С таким же успехом он бы мог пытаться проломить стену в метре от двери. Она даже не дрогнула под его напором. Пару раз ударив ногой, он услышал, как с той стороны Вилка барабанит в дверь кулаками.
– Боря! Подожди… – Пащенко хотел скоординировать их действия, но тот продолжал стучать в дверь. – Подожди ты!..
И вдруг страшная догадка посетила Пащенко. Она была просто невероятной, но в этот вечер случались уже столько странного и не вписывающегося ни в какие разумные и неразумные рамки!.. Дождавшись, когда Вилка перестанет барабанить в дверь, он спросил:
– Боря, ты меня слышишь?
Ответа не последовало.
– Боря! – Теперь уже Пащенко сам постучал в вдерь.
Всё та же тишина, подтверждающая, что находящийся в каком-то метре за дверью Ложкин не слышал ни его голоса, ни стука.
Пащенко даже приложил ухо к полотну двери. Услышал тихий, издевательский смешок – и в этот момент с той стороны, заставив его отпрянуть, Вилка вновь забарабанил кулаками и заорал:
– Паха, выбей дверь!!! Помоги!!!
Каждый звук, каждая нотка голоса выдавала неописуемый ужас, охвативший его обладателя. Ужас этот с легкостью преодолел закрытую дверь и начисто смёл все барьеры, которые еще могла выставить воля и разум Пащенко. Он попятился от двери и уперся спиной в противоположную стенку, прилипнув к ней.

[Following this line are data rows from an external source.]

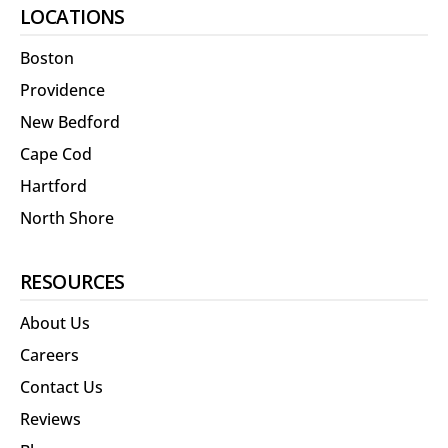
LOCATIONS
Boston
Providence
New Bedford
Cape Cod
Hartford
North Shore
RESOURCES
About Us
Careers
Contact Us
Reviews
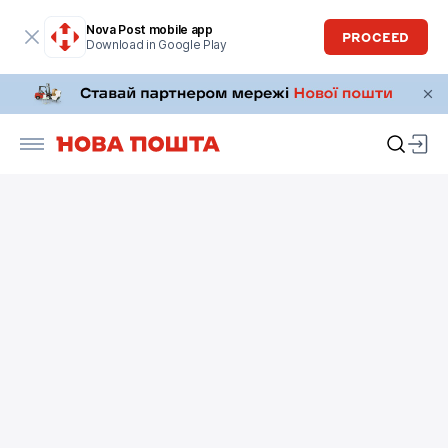
Nova Post mobile app
PROCEED
Download in Google Play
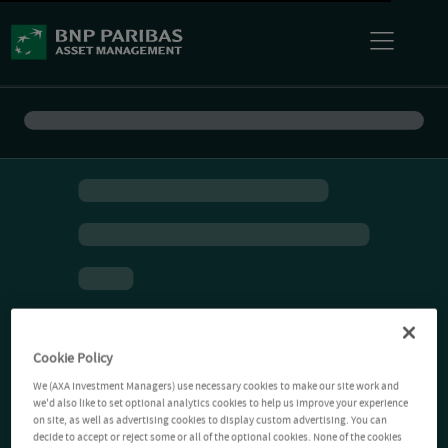
Cookie Policy
We (AXA Investment Managers) use necessary cookies to make our site work and
we'd also like to set optional analytics cookies to help us improve your experience
on site, as well as advertising cookies to display custom advertising. You can
decide to accept or reject some or all of the optional cookies. None of the cookies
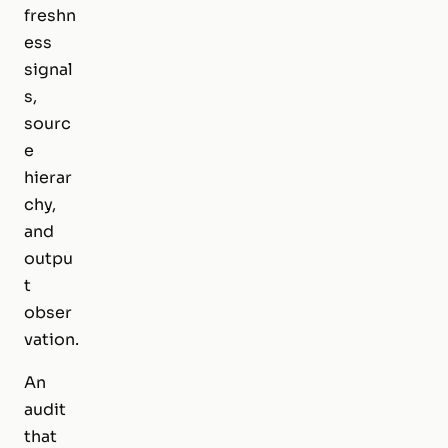
freshn
ess
signal
s,
sourc
e
hierar
chy,
and
outpu
t
obser
vation.
An
audit
that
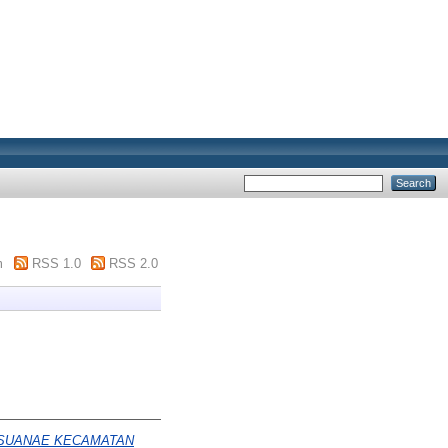
m
RSS 1.0
RSS 2.0
 SUANAE KECAMATAN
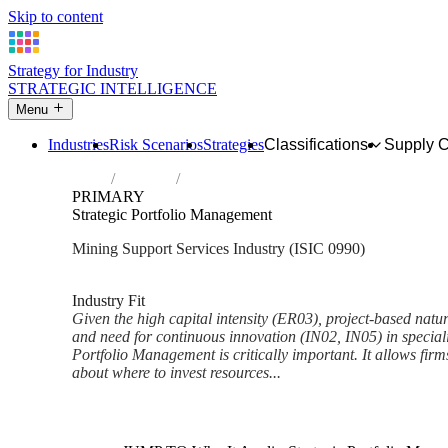
Skip to content
Strategy for Industry
STRATEGIC INTELLIGENCE
Menu
Industries
Risk Scenarios
Strategies
Classifications
Supply 
Home
Industries
Support activities for other mining and qu
PRIMARY
Strategic Portfolio Management
Mining Support Services Industry (ISIC 0990)
Analysed Mar 2026
~6 min read
Industry Fit
Given the high capital intensity (ER03), project-based natur
and need for continuous innovation (IN02, IN05) in speciali
Portfolio Management is critically important. It allows fir
about where to invest resources...
Back to Industry Profile
Strategic Portfolio Managemen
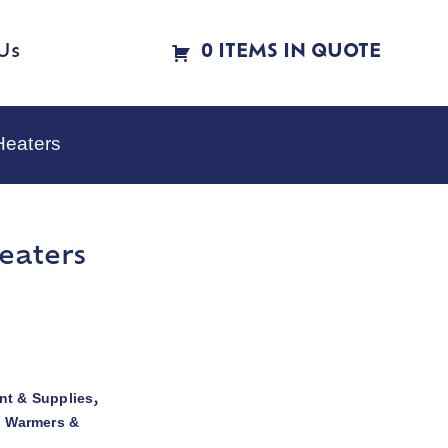
Us
0 ITEMS IN QUOTE
Heaters
eaters
t & Supplies
,
d Warmers &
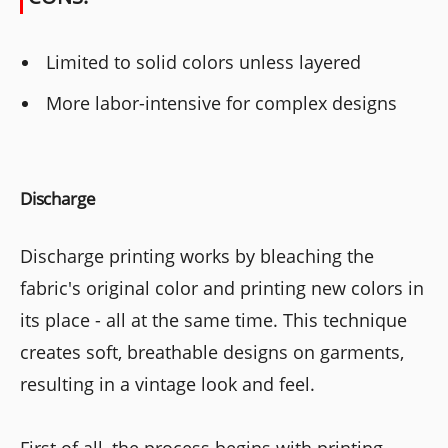
Limited to solid colors unless layered
More labor-intensive for complex designs
Discharge
Discharge printing works by bleaching the
fabric's original color and printing new colors in
its place - all at the same time. This technique
creates soft, breathable designs on garments,
resulting in a vintage look and feel.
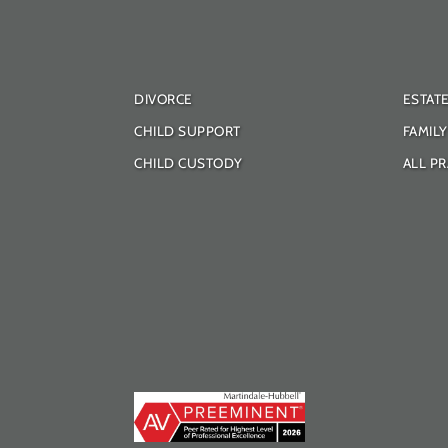
DIVORCE
ESTAT
CHILD SUPPORT
FAMIL
CHILD CUSTODY
ALL PR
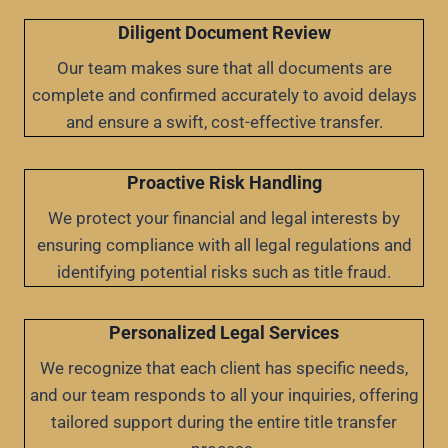
Diligent Document Review
Our team makes sure that all documents are
complete and confirmed accurately to avoid delays
and ensure a swift, cost-effective transfer.
Proactive Risk Handling
We protect your financial and legal interests by
ensuring compliance with all legal regulations and
identifying potential risks such as title fraud.
Personalized Legal Services
We recognize that each client has specific needs,
and our team responds to all your inquiries, offering
tailored support during the entire title transfer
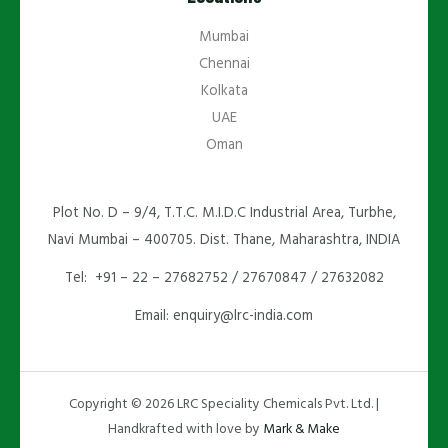
Mumbai
Chennai
Kolkata
UAE
Oman
Plot No. D – 9/4, T.T.C. M.I.D.C Industrial Area, Turbhe,
Navi Mumbai – 400705. Dist. Thane, Maharashtra, INDIA
Tel: +91 – 22 – 27682752 / 27670847 / 27632082
Email: enquiry@lrc-india.com
Copyright © 2026 LRC Speciality Chemicals Pvt. Ltd. |
Handkrafted with love by
Mark & Make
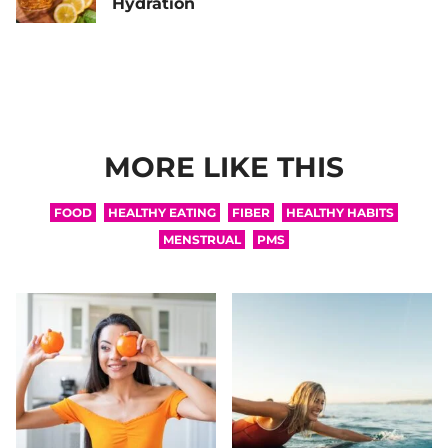
Hydration
MORE LIKE THIS
FOOD
HEALTHY EATING
FIBER
HEALTHY HABITS
MENSTRUAL
PMS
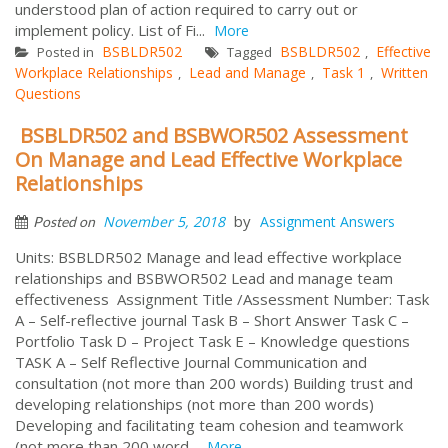
understood plan of action required to carry out or
implement policy. List of Fi...
More
BSBLDR502
BSBLDR502
Effective
Posted in
Tagged
,
Workplace Relationships
Lead and Manage
Task 1
Written
,
,
,
Questions
BSBLDR502 and BSBWOR502 Assessment
On Manage and Lead Effective Workplace
Relationships
by
November 5, 2018
Assignment Answers
Posted on
Units: BSBLDR502 Manage and lead effective workplace
relationships and BSBWOR502 Lead and manage team
effectiveness Assignment Title /Assessment Number: Task
A – Self-reflective journal Task B – Short Answer Task C –
Portfolio Task D – Project Task E – Knowledge questions
TASK A – Self Reflective Journal Communication and
consultation (not more than 200 words) Building trust and
developing relationships (not more than 200 words)
Developing and facilitating team cohesion and teamwork
(not more than 200 word...
More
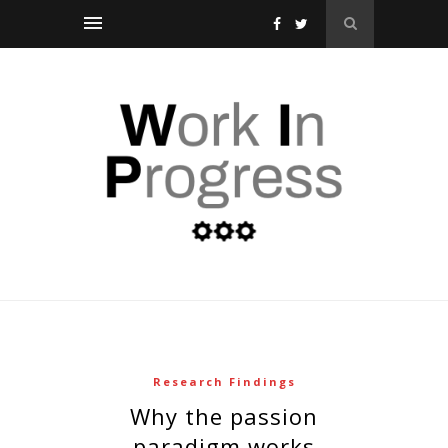
Research Findings
why the passion
paradigm works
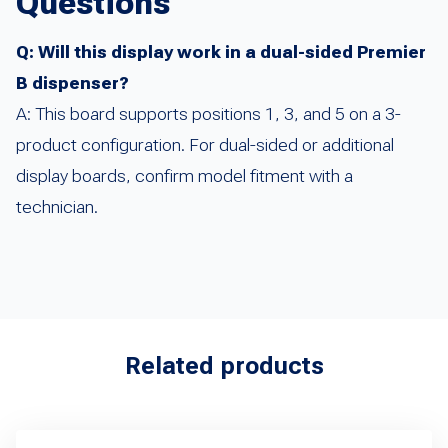
Questions
Q: Will this display work in a dual-sided Premier
B dispenser?
A: This board supports positions 1, 3, and 5 on a 3-
product configuration. For dual-sided or additional
display boards, confirm model fitment with a
technician.
Related products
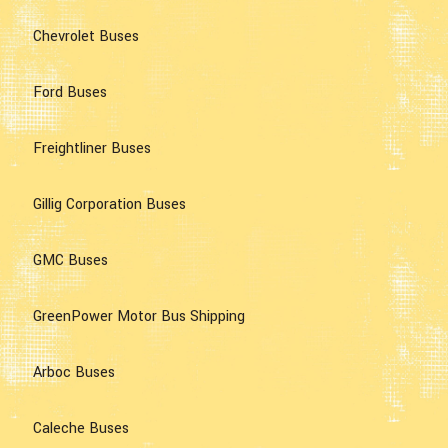
Chevrolet Buses
Ford Buses
Freightliner Buses
Gillig Corporation Buses
GMC Buses
GreenPower Motor Bus Shipping
Arboc Buses
Caleche Buses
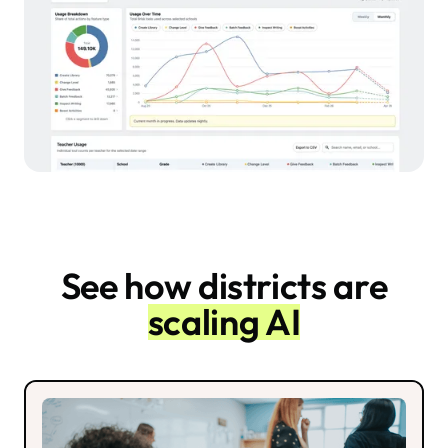
See how districts are
scaling AI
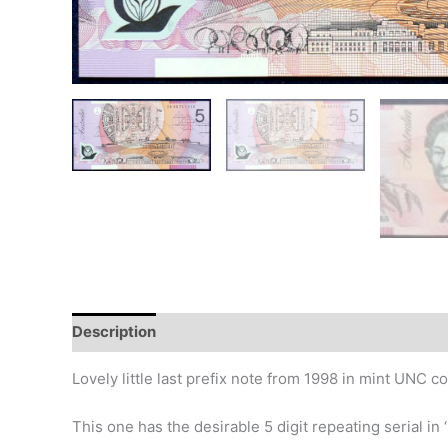
Description
Additional information
Design
Hi
Lovely little last prefix note from 1998 in mint UNC co
This one has the desirable 5 digit repeating serial in ‘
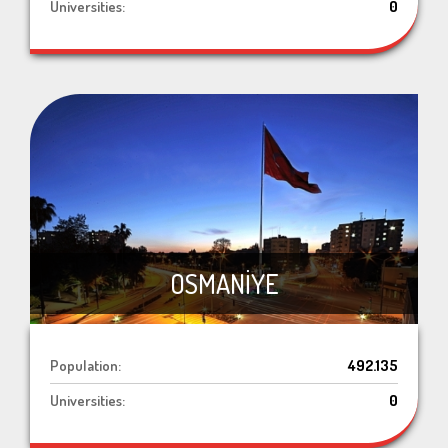
Universities:
0
OSMANİYE
Population:
492.135
Universities:
0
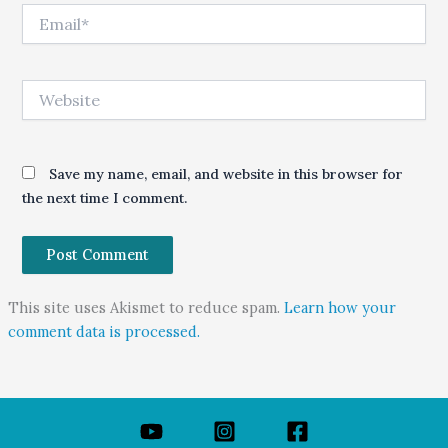
Email*
Website
Save my name, email, and website in this browser for
the next time I comment.
This site uses Akismet to reduce spam.
Learn how your
comment data is processed.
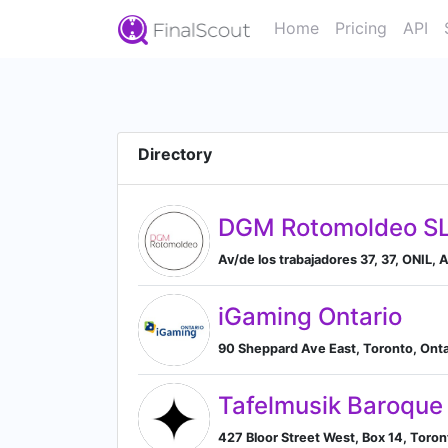
Home
Pricing
API
Directory
DGM Rotomoldeo S
Av/de los trabajadores 37, 37, ONIL,
iGaming Ontario
90 Sheppard Ave East, Toronto, Ont
Tafelmusik Baroque
427 Bloor Street West, Box 14, Toro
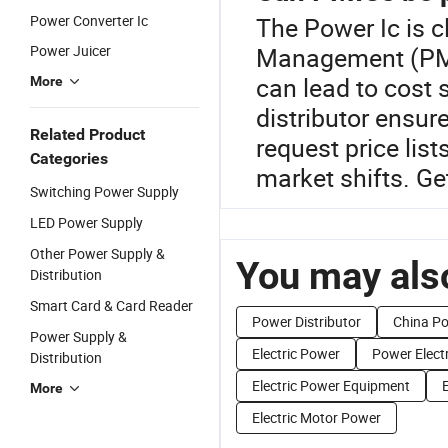
Power Converter Ic
The Power Ic is 
Power Juicer
Management (PMI
can lead to cost 
More
distributor ensu
Related Product
request price lis
Categories
market shifts. Ge
Switching Power Supply
LED Power Supply
Other Power Supply &
You may also
Distribution
Smart Card & Card Reader
Power Distributor
China P
Power Supply &
Electric Power
Power Elect
Distribution
Electric Power Equipment
More
Electric Motor Power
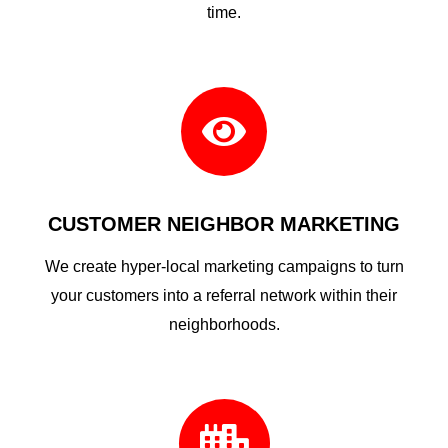
time.

CUSTOMER NEIGHBOR MARKETING
We create hyper-local marketing campaigns to turn
your customers into a referral network within their
neighborhoods.

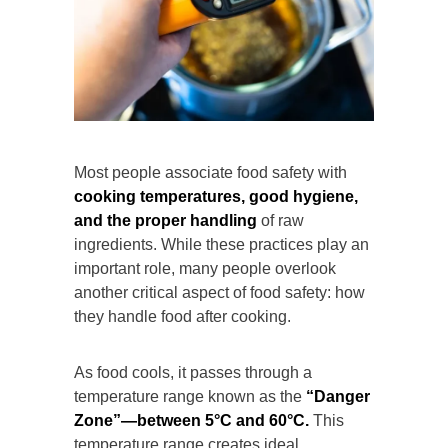
Most people associate food safety with
cooking temperatures, good hygiene,
and the proper handling
of raw
ingredients. While these practices play an
important role, many people overlook
another critical aspect of food safety: how
they handle food after cooking.
As food cools, it passes through a
temperature range known as the
“Danger
Zone”—between 5°C and 60°C.
This
temperature range creates ideal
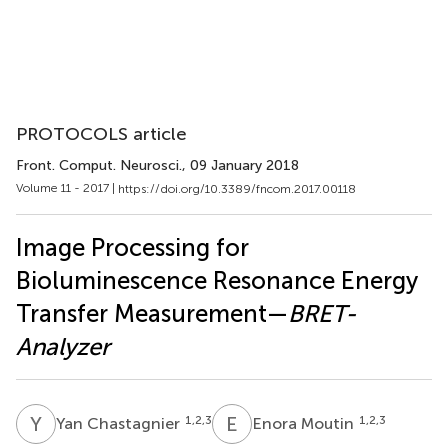
PROTOCOLS article
Front. Comput. Neurosci.
, 09 January 2018
Volume 11 - 2017 |
https://doi.org/10.3389/fncom.2017.00118
Image Processing for
Bioluminescence Resonance Energy
Transfer Measurement—
BRET-
Analyzer
Y
C
E
M
1,2,3
1,2,3
Yan Chastagnier
Enora Moutin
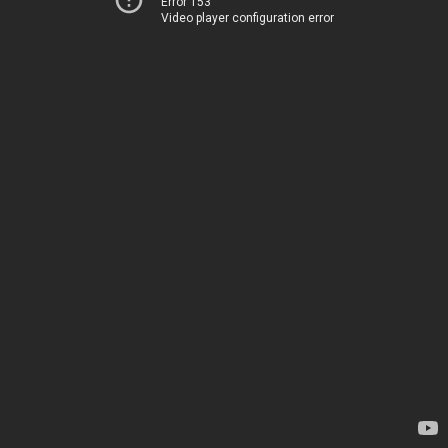
Error 153
Video player configuration error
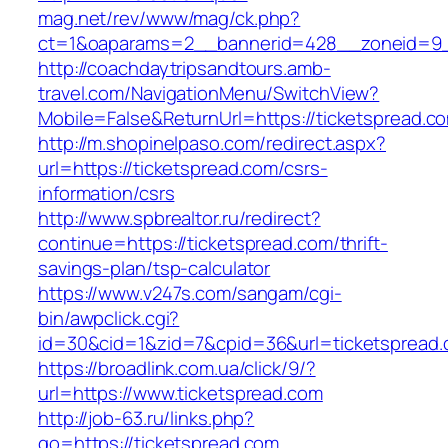
mag.net/rev/www/mag/ck.php?
ct=1&oaparams=2__bannerid=428__zoneid=9__
http://coachdaytripsandtours.amb-
travel.com/NavigationMenu/SwitchView?
Mobile=False&ReturnUrl=https://ticketspread.c
http://m.shopinelpaso.com/redirect.aspx?
url=https://ticketspread.com/csrs-
information/csrs
http://www.spbrealtor.ru/redirect?
continue=https://ticketspread.com/thrift-
savings-plan/tsp-calculator
https://www.v247s.com/sangam/cgi-
bin/awpclick.cgi?
id=30&cid=1&zid=7&cpid=36&url=ticketspread.
https://broadlink.com.ua/click/9/?
url=https://www.ticketspread.com
http://job-63.ru/links.php?
go=https://ticketspread.com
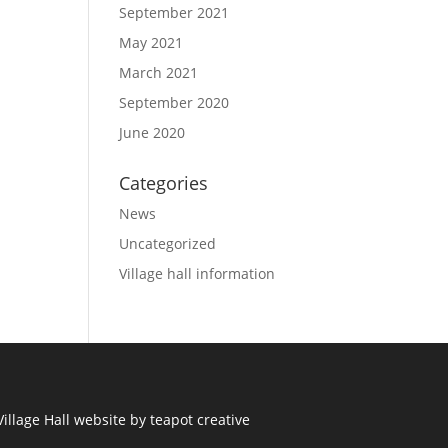
September 2021
May 2021
March 2021
September 2020
June 2020
Categories
News
Uncategorized
Village hall information
illage Hall
website by
teapot creative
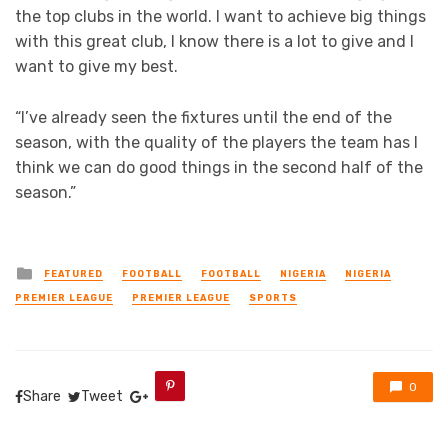
the top clubs in the world. I want to achieve big things
with this great club, I know there is a lot to give and I
want to give my best.
“I’ve already seen the fixtures until the end of the
season, with the quality of the players the team has I
think we can do good things in the second half of the
season.”
Posted
FEATURED
FOOTBALL
FOOTBALL
NIGERIA
NIGERIA
in
PREMIER LEAGUE
PREMIER LEAGUE
SPORTS
0
Share
Tweet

Ему показалось, что сквозь производимый Вилкой шум, он услышал чей-то голос, и одновременно с этим Ложкин перестал вдруг барабанить в дверь.
После пары секунд невыносимой тишины из-за двери раздался жуткий приглушенный вопль и четкий звук падающего тела.
Пащенко хотел кинуться прочь, но его ноги приросли к полу, а спина прилипла к стене, и никакие силы не могли оторвать их. Взгляд же впился в белое полотно двери, а сознание умоляло: «Только не открывайся! Только не открывайся!».
Но мольбы эти не были услышаны.
Дверь стала медленно открываться, играя на натянутых в струну нервах подростка мелодию ужаса. Каждый приоткрывшийся сантиметр увеличивал её громкость в геометрической прогрессии, заставляя Пащенко сильне вжиматься в стену.
Открывшаяся картина просто парализовала его.
В дверях стояла облаченная в длинный черный балахон фигура, из-под капюшона которой на Пащенко смотрела жуткая черно-белая маска с вытянутым и словно застывшим в крике ртом. Скрывавшийся под ней человек, поправил капюшон так, что эта маска стала не видна, но зато Пащенко разглядел в его руке окровавленный кинжал. Другой рукой маньяк держал за шиворот в полулежачем положении бесчувственное тело Вилки, голова которого была запрокинута назад, а с шеи капала на пол густая красная кровь…
У Пащенко промелькнула мысль, что кто-то разыгрывает с ним ту же шутку, которую они всей четверкой разыграли с Последним, но в этот момент маньяк выпустил из рук шиворот Вилки, и голова того с жутким глухим звуком стукнулась о кафельный пол. И звук этот послужил для Пащенко чем-то вроде выстрела стартового пистолета, и он со всех ног бросился наутёк.